* _RECORDS FOR THE TASK_:
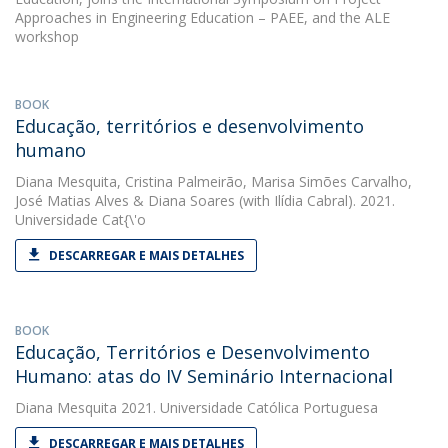
Approaches in Engineering Education – PAEE, and the ALE
workshop
BOOK
Educação, territórios e desenvolvimento
humano
Diana Mesquita
,
Cristina Palmeirão
,
Marisa Simões Carvalho
,
José Matias Alves
&
Diana Soares
(with Ilídia Cabral). 2021.
Universidade Cat{\'o
DESCARREGAR E MAIS DETALHES
BOOK
Educação, Territórios e Desenvolvimento
Humano: atas do IV Seminário Internacional
Diana Mesquita
2021. Universidade Católica Portuguesa
DESCARREGAR E MAIS DETALHES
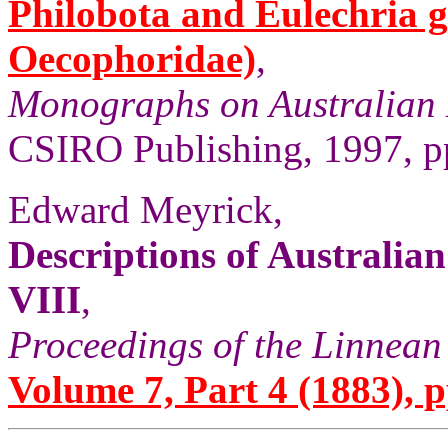
Philobota and Eulechria 
Oecophoridae)
,
Monographs on Australian 
CSIRO Publishing, 1997, pp
Edward Meyrick,
Descriptions of Australi
VIII
,
Proceedings of the Linnean
Volume 7, Part 4 (1883), p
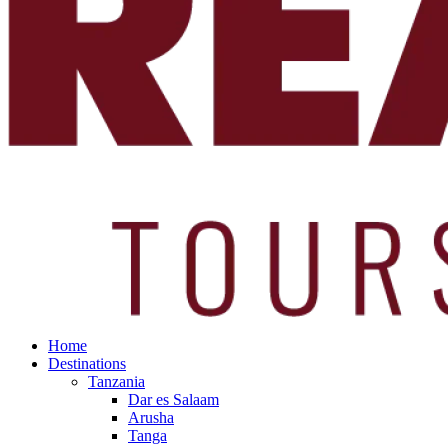
Home
Destinations
Tanzania
Dar es Salaam
Arusha
Tanga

* _PROBLEM TO WORK ON_:
Give the text read from the pictures in all the items as a JSON list of strings, one string per line and blank lines omitted. Leave the pictures themselves out of the answer.

* _SOLUTION TO THIS EXERCISE_:
[
  "Approaches in Engineering Education – PAEE, and the ALE",
  "workshop",
  "BOOK",
  "Educação, territórios e desenvolvimento",
  "humano",
  "Diana Mesquita",
  ",",
  "Cristina Palmeirão",
  ",",
  "Marisa Simões Carvalho",
  ",",
  "José Matias Alves",
  "&",
  "Diana Soares",
  "(with Ilídia Cabral). 2021.",
  "Universidade Cat{\\'o",
  "DESCARREGAR E MAIS DETALHES",
  "BOOK",
  "Educação, Territórios e Desenvolvimento",
  "Humano: atas do IV Seminário Internacional",
  "Diana Mesquita",
  "2021. Universidade Católica Portuguesa",
  "DESCARREGAR E MAIS DETALHES",
  "Philobota and Eulechria ",
  "Oecophoridae)",
  ",",
  "Monographs on Australian ",
  "CSIRO Publishing, 1997, pp",
  "Edward Meyrick,",
  "Descriptions of Australi",
  "VIII",
  ",",
  "Proceedings of the Linnean",
  "Volume 7, Part 4 (1883), p",
  "Home",
  "Destinations",
  "Tanzania",
  "Dar es Salaam",
  "Arusha",
  "Tanga"
]